Beschäftigen wir uns also kurz mit der Frage, wer die Kosten der Corona-Krise begleichen kann oder soll? Dass Schulden eine Hypothek für künftige Generationen seien, kann zwar der schwäbische Hausmann so sehen, der Finanzwissenschaftler Rudolf Hickel aber meint dagegen: „Schulden haben immer dann eine intergenerative Wirkung, wenn mit öffentlichen Krediten in eine zukunftsfähige Infrastruktur investiert und eine intakte Umwelt vererbt wird. Aufgrund derartiger Vorteile ist künftigen Generationen eine gerecht verteilte Beteiligung an den Staatsschulden über die Finanzierung des Kapitaldienstes durchaus zumutbar.“
Nigge will einerseits „ein hohes Wirtschaftswachstum“ und andererseits – im Kern jedenfalls – Steuererleichterungen für Unternehmen. Hickel dagegen meint, dass es darum gehen muss, die „Einkommens- und Vermögensstarken relativ stärker in die Finanzierungspflicht zu nehmen“. Er schlägt eine einmalige Abgabe auf das Vermögen vor, insbesondere des obersten „einen Prozent“ der privaten Haushalte. Dieses eine Prozent besitzt 35 Prozent aller Nettovermögen. Und bei den obersten 10 Prozent konzentrieren sich sogar zwei Drittel. Eine solche Abgabe gab es schon einmal zur „gerechten“ Bewältigung der Integration der deutschen Flüchtlinge und Vertriebene des Zweiten Weltkriegs; Name des seinerzeit auf 30 Jahre ausgerichteten Projekts: Lastenausgleich.

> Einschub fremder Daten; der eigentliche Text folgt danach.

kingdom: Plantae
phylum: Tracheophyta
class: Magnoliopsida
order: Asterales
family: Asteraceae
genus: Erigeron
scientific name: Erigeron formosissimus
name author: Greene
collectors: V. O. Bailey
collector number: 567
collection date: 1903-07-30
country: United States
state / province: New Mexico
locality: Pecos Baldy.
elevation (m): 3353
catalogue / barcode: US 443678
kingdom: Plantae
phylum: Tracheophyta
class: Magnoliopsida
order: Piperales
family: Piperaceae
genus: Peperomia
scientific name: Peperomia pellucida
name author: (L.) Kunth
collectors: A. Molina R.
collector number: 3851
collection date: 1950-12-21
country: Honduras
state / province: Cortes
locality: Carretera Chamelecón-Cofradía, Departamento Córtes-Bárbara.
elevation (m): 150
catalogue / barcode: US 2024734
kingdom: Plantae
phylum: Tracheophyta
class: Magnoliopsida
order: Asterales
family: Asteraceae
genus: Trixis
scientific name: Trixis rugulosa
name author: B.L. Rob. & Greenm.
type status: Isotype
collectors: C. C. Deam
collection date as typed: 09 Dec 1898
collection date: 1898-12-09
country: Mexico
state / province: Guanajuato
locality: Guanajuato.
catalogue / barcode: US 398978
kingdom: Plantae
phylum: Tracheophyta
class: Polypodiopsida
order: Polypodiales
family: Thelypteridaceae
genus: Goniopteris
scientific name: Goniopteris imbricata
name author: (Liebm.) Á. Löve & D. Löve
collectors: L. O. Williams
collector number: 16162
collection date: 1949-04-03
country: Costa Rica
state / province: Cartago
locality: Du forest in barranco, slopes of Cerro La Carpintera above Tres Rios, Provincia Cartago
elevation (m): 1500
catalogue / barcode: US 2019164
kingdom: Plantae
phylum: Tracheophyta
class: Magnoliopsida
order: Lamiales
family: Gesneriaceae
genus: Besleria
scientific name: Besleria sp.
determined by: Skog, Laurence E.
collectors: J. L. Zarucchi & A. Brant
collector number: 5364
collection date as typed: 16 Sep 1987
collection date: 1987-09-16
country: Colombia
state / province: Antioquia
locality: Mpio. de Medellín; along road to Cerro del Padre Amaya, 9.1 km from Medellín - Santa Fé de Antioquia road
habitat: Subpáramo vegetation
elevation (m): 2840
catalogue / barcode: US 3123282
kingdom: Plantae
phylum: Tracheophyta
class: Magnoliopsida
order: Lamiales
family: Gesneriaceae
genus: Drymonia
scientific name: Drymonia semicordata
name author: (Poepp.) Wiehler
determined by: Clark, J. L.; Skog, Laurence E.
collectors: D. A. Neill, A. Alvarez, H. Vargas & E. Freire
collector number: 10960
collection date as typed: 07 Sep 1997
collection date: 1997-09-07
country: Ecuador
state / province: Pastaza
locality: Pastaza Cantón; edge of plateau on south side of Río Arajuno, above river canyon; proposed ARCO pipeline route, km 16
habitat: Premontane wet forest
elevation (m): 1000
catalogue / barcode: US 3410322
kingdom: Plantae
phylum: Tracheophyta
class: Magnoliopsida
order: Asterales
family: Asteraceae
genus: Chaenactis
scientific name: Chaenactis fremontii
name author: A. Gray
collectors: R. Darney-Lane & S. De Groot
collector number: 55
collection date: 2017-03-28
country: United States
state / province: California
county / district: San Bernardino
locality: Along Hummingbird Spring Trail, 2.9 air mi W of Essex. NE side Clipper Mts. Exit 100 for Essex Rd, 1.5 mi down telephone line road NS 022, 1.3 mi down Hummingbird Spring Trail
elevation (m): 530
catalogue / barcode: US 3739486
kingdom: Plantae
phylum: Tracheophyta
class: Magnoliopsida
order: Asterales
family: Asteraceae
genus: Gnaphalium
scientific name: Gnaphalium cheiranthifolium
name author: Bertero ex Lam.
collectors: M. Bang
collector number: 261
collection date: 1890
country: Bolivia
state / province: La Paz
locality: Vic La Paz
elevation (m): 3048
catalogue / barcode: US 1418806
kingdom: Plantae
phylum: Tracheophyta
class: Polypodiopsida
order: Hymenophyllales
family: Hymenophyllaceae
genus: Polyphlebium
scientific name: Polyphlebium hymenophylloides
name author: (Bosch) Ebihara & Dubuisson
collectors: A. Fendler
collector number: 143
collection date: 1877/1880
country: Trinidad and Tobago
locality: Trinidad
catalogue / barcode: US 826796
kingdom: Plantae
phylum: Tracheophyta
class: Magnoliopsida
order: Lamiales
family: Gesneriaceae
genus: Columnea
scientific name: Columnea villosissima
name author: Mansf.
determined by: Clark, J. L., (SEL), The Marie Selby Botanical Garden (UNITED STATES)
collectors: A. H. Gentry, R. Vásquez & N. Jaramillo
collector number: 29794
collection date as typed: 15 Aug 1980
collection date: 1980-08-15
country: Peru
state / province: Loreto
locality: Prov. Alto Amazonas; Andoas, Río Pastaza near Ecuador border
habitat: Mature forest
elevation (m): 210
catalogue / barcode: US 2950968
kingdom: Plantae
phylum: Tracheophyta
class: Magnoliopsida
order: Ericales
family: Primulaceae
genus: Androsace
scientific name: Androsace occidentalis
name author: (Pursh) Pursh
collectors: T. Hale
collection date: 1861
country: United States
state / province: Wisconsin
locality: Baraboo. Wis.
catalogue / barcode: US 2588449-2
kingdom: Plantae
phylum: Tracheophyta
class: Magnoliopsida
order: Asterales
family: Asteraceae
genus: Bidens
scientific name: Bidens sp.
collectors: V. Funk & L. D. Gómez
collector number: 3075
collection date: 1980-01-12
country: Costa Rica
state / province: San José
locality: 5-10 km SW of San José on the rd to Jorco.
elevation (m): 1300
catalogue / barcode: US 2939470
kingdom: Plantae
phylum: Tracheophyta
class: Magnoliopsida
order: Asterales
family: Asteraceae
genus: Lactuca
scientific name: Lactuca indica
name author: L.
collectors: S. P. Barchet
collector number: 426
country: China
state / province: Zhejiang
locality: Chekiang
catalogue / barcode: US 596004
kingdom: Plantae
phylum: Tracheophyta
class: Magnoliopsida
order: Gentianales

Mit einer solchen Vermögensabgabe – so Hickel - „ersparen die heute Vermögensstarken den künftigen Generationen Belastungen, die ohne diese Maßnahmen gegen die Coronakrise weitervererbt werden würden – zu Lasten aller.“
Wenn wir es richtig verfolgt haben, hat sich Nigge im Februar nach dem Rücktritt von CDU-Chefin Kramp-Karrenbauer erstmals wahrnehmbar zu bundespolitischen Fragen geäußert. Es war eine scharfe Kritik an AKK, die in gewisse Weise schon als Empfehlungsschreiben für Friedrich Merz gelten konnte (vielleicht auch in diesem doppelten Sinn). Und ist das jetzt etwas anderes? Wenn Nigge vor Ablauf seiner Amtszeit in politisch höhere Sphären wechseln will, kann ihm das nur auf dem Ticket von Friedrich Merz gelingen. Oder anders gesagt: Nur unter einem CDU-Parteichef und Kanzler Merz hat Nigge dafür eine Chance.
Quelle?:
https://www.rundblick-niedersachsen.de/celle-ob-nigge-die-juengeren-werden-hart-getroffen/
Rudolf Hickel: Die Kosten der Coronakrise. Wer begleicht die Rechnung?; in: Blätter für deutsche und internationale Politik, 10/2020, S. 105-112.